**DOCUMENT:**
The Haida Nation wants Ottawa to quit allowing vessels like the tug that recently ran ground near Bella Bella to travel the Inside Passage.

Around 1 a.m. on Oct. 13, the tug Nathan E. Stewart struck a reef at the mouth of Seaforth Channel, about 20 kilometres west of Bella Bella. At the time, the tug was carrying nearly 60,000 gallons of diesel fuel, and almost 3,000 gallons of hydraulic, lube, and gear oils, as well as dirty bilge.

Fortunately, the Alaska fuel barge it was pushing was empty.

But the Heiltsuk Nation says diesel spilled from the tug has already covered the most important clam beds in its territory. Local clam fisheries were due to open in the coming weeks.

As of Tuesday afternoon, all the tanks in the half-sunken tug had been pumped out, and about 29,000 gallons of diesel-water mixture were recovered from the scene.

Another 6,000 gallons of diesel were pumped out of the tug before it sank.

**YOUR TASKS:**
1 – Answer these questions using the article about the tug grounding near Bella Bella. Mark each answer with its letter.
(a) At what time and on what date did the tug strike the reef?
(b) What was the Alaska fuel barge carrying?
(c) As of Tuesday afternoon, how many gallons of diesel-water mixture had been recovered?
2 – List every kind of fuel, oil, or waste that the article about the tug grounding says the tug was carrying when it struck the reef.
3 – From the article about the tug grounding, transcribe the passage that begins at the words "As of Tuesday" and stops after the words "from the scene.".
The lines that follow have no connection to the article about the tug grounding near Bella Bella.

[Dataset entries]
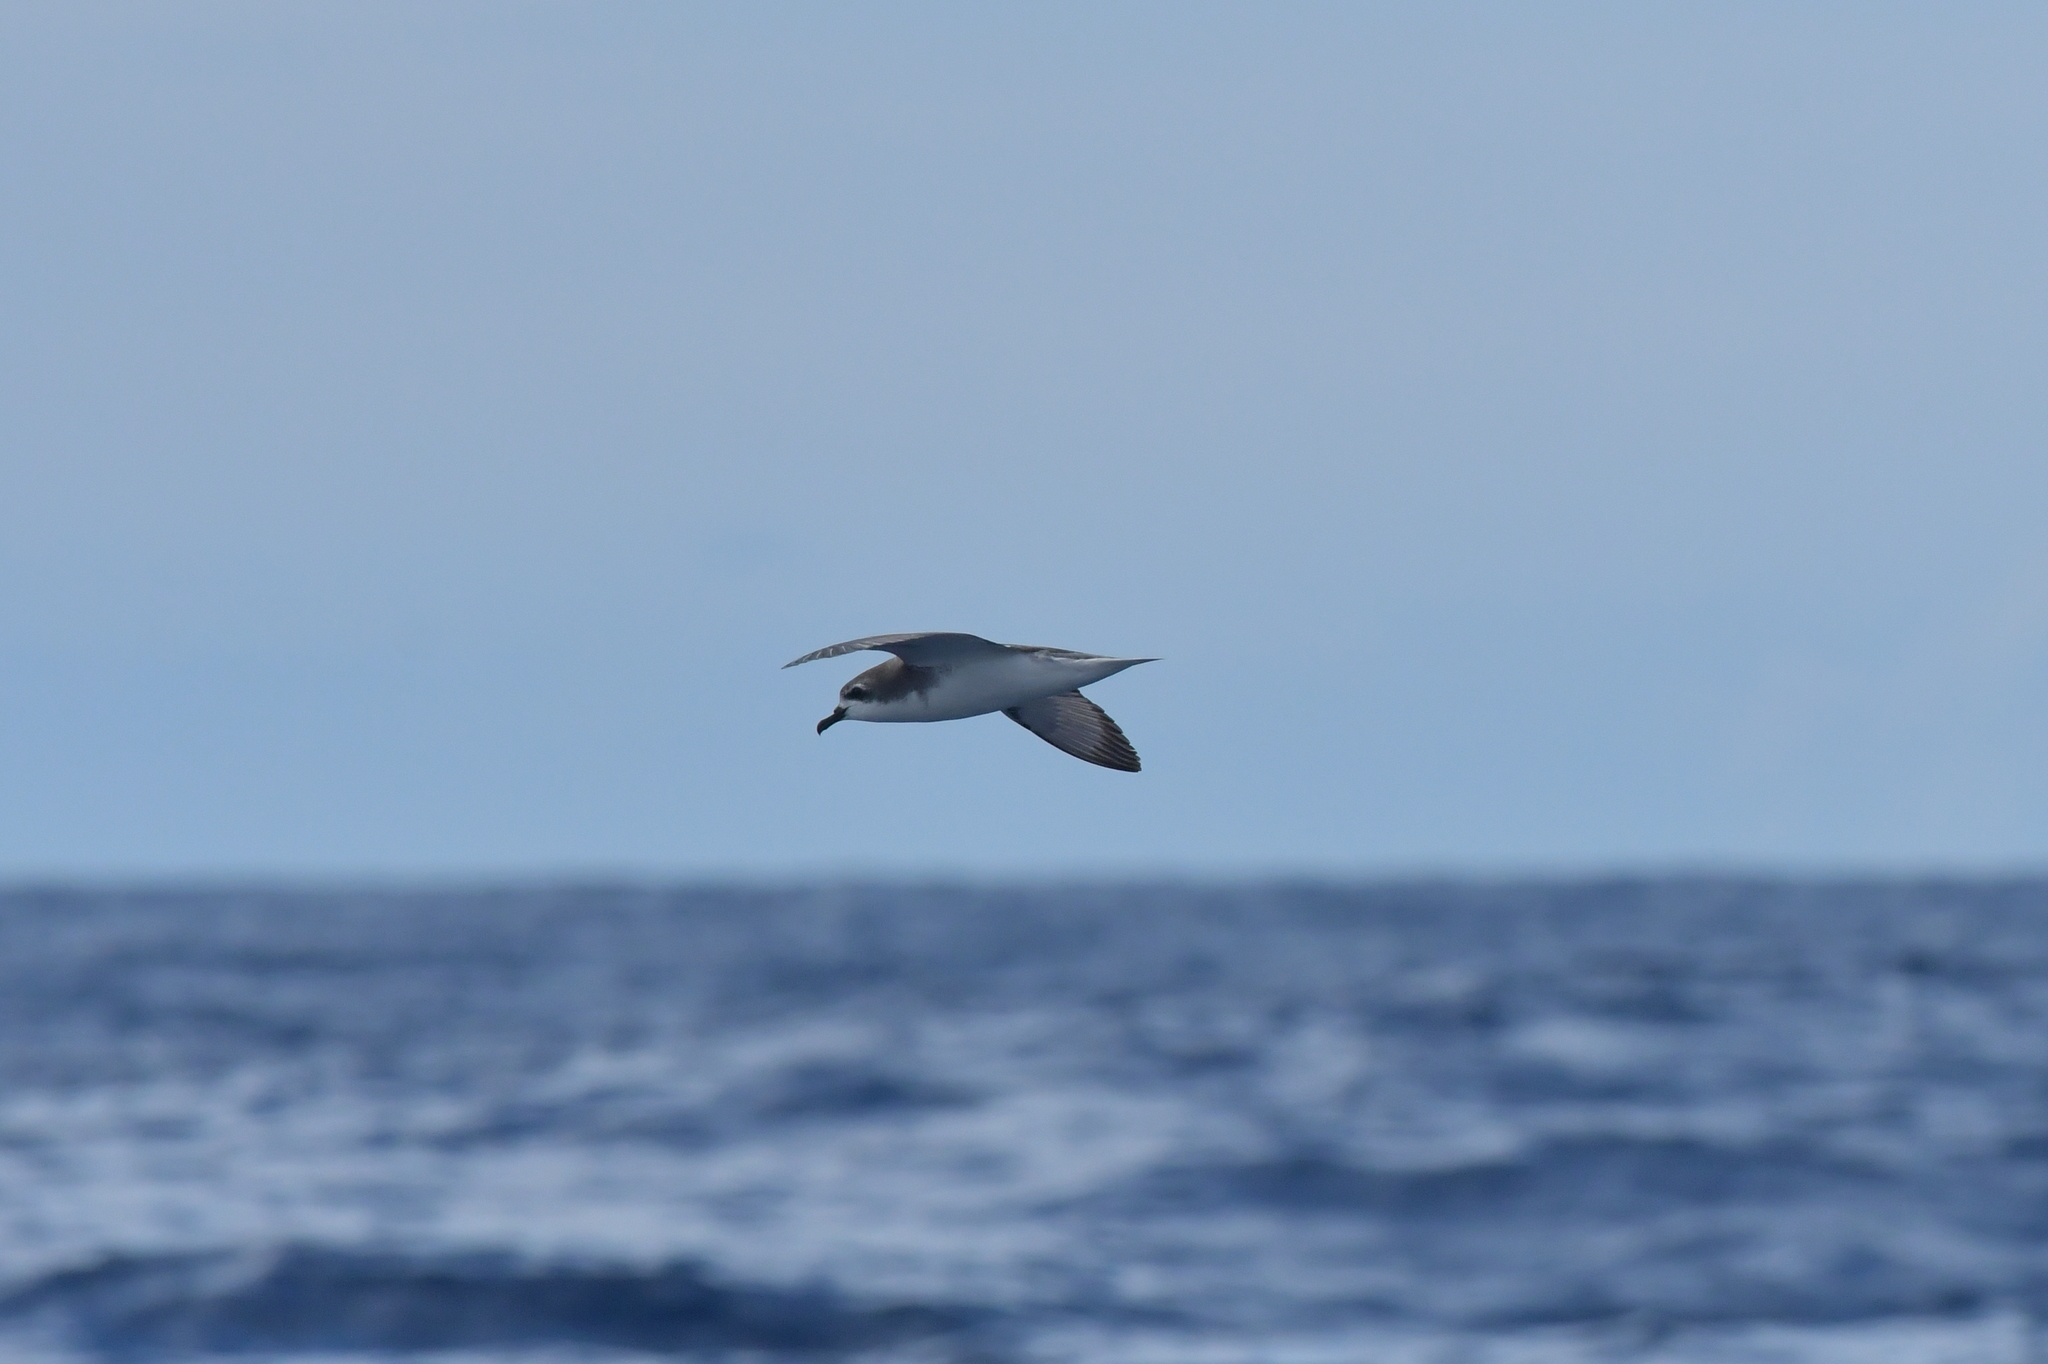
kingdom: Animalia
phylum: Chordata
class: Aves
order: Procellariiformes
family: Procellariidae
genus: Pterodroma
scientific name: Pterodroma cookii
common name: Cook's petrel
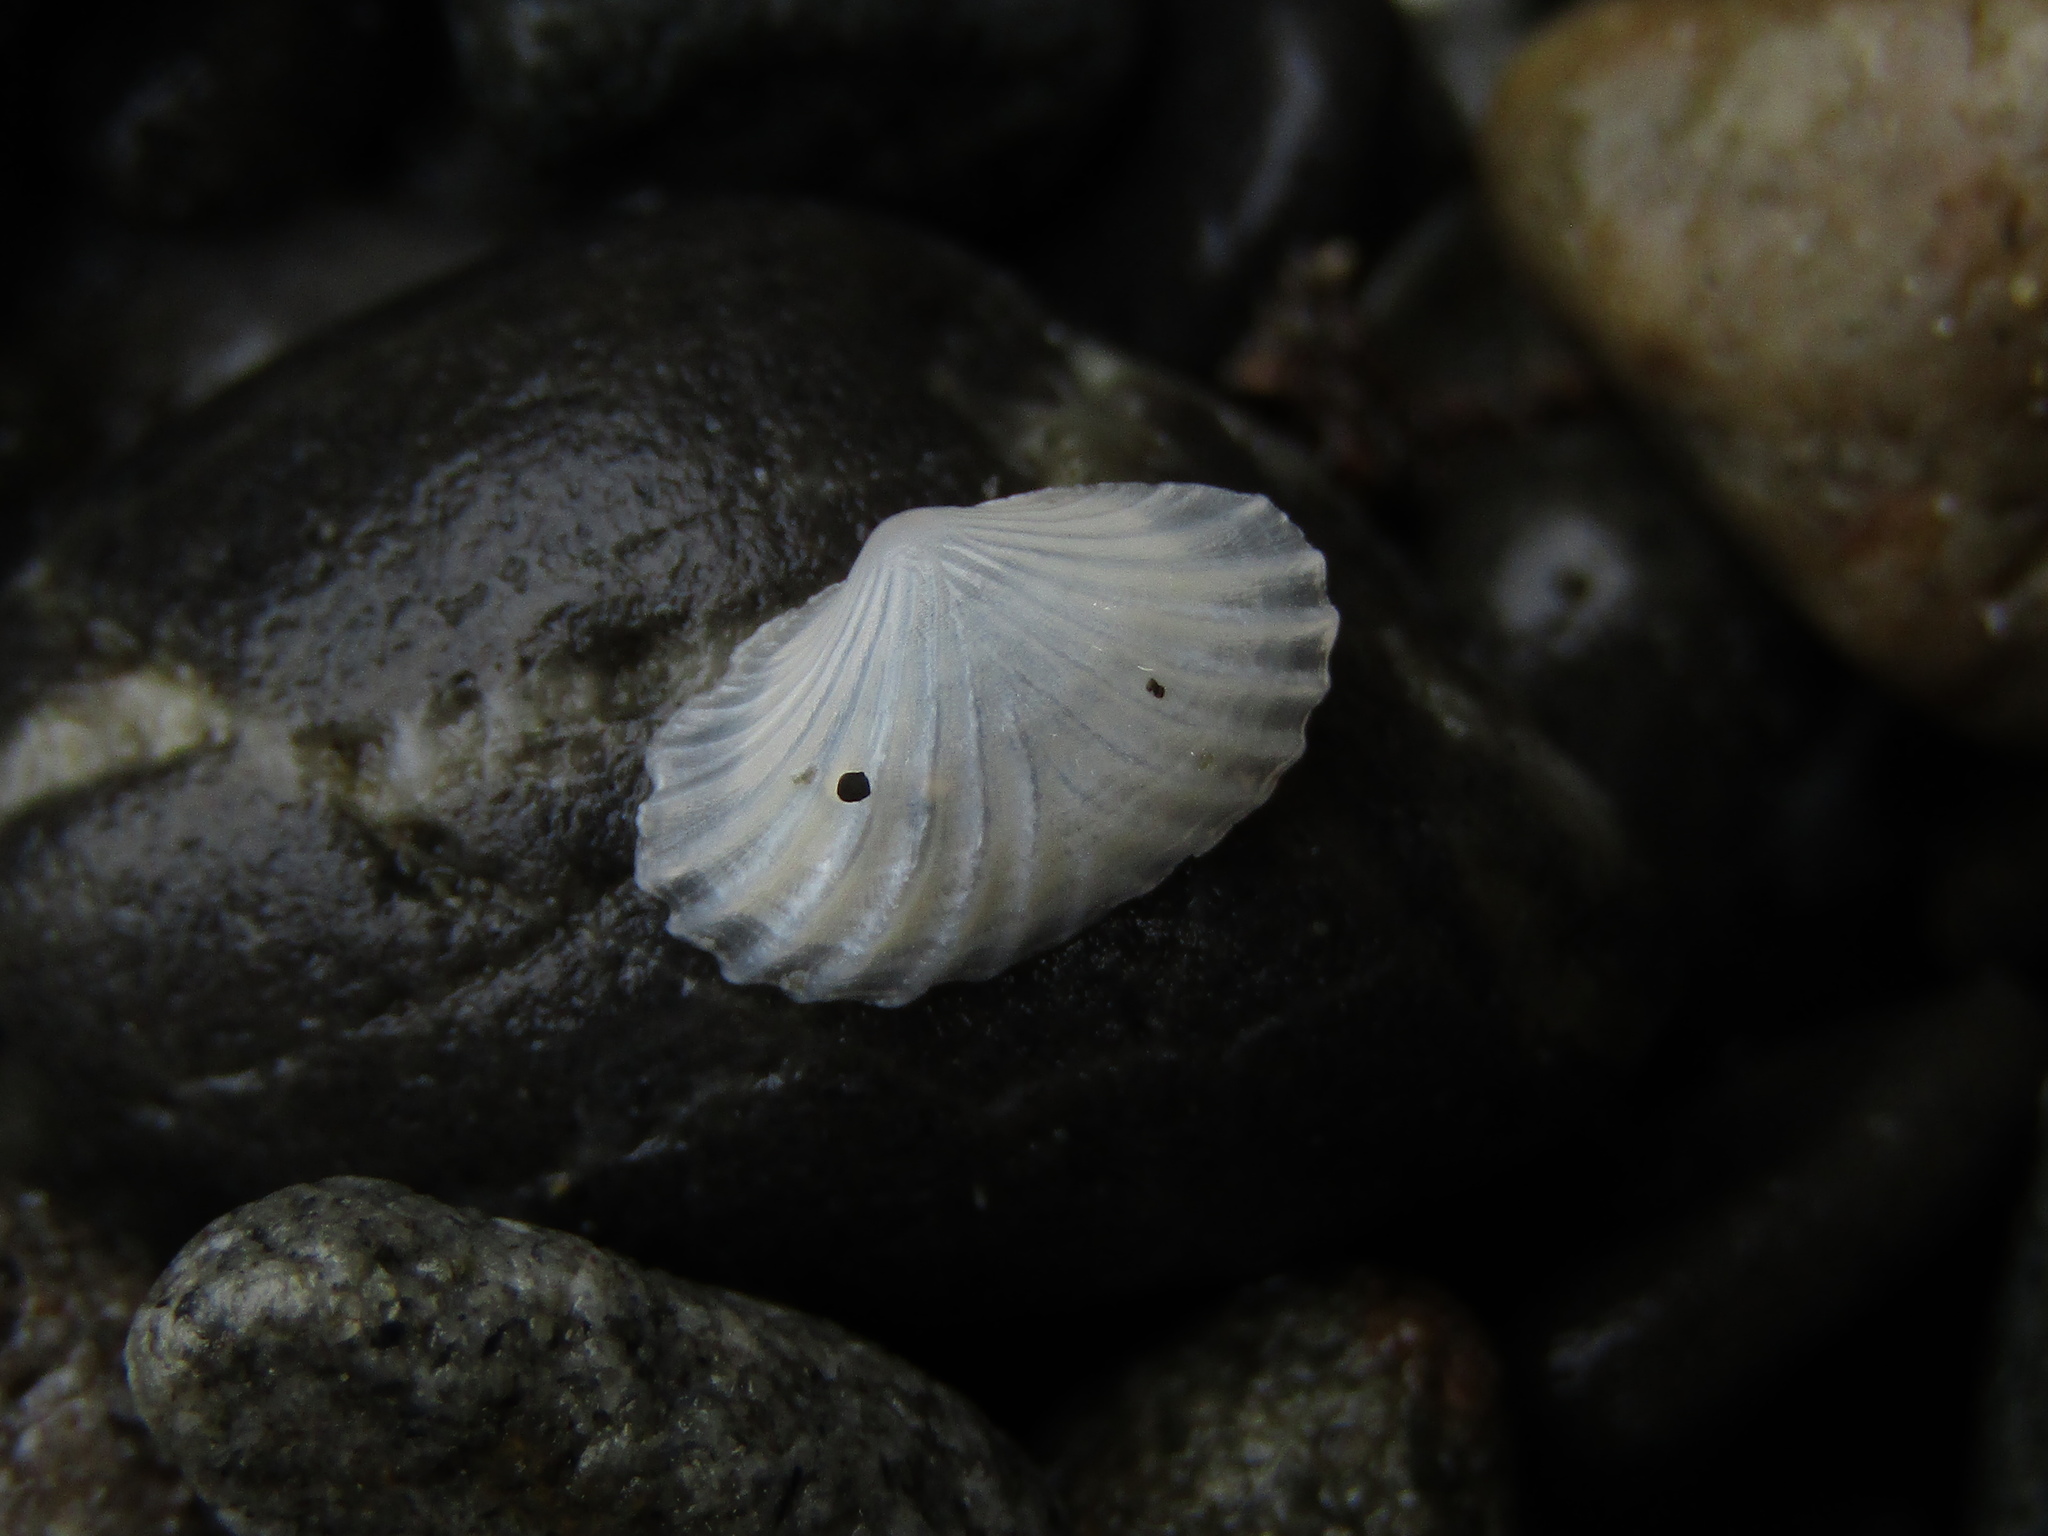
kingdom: Animalia
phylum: Mollusca
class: Bivalvia
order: Galeommatida
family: Lasaeidae
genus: Myllita
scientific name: Myllita stowei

**CORRECT ANSWERS:**
1 –
(a) Around 1 a.m. on Oct. 13.
(b) Nothing; it was empty.
(c) About 29,000 gallons.

2 –
Diesel fuel
Hydraulic oil
Lube oil
Gear oil
Dirty bilge

3 –
As of Tuesday afternoon, all the tanks in the half-sunken tug had been pumped out, and about 29,000 gallons of diesel-water mixture were recovered from the scene.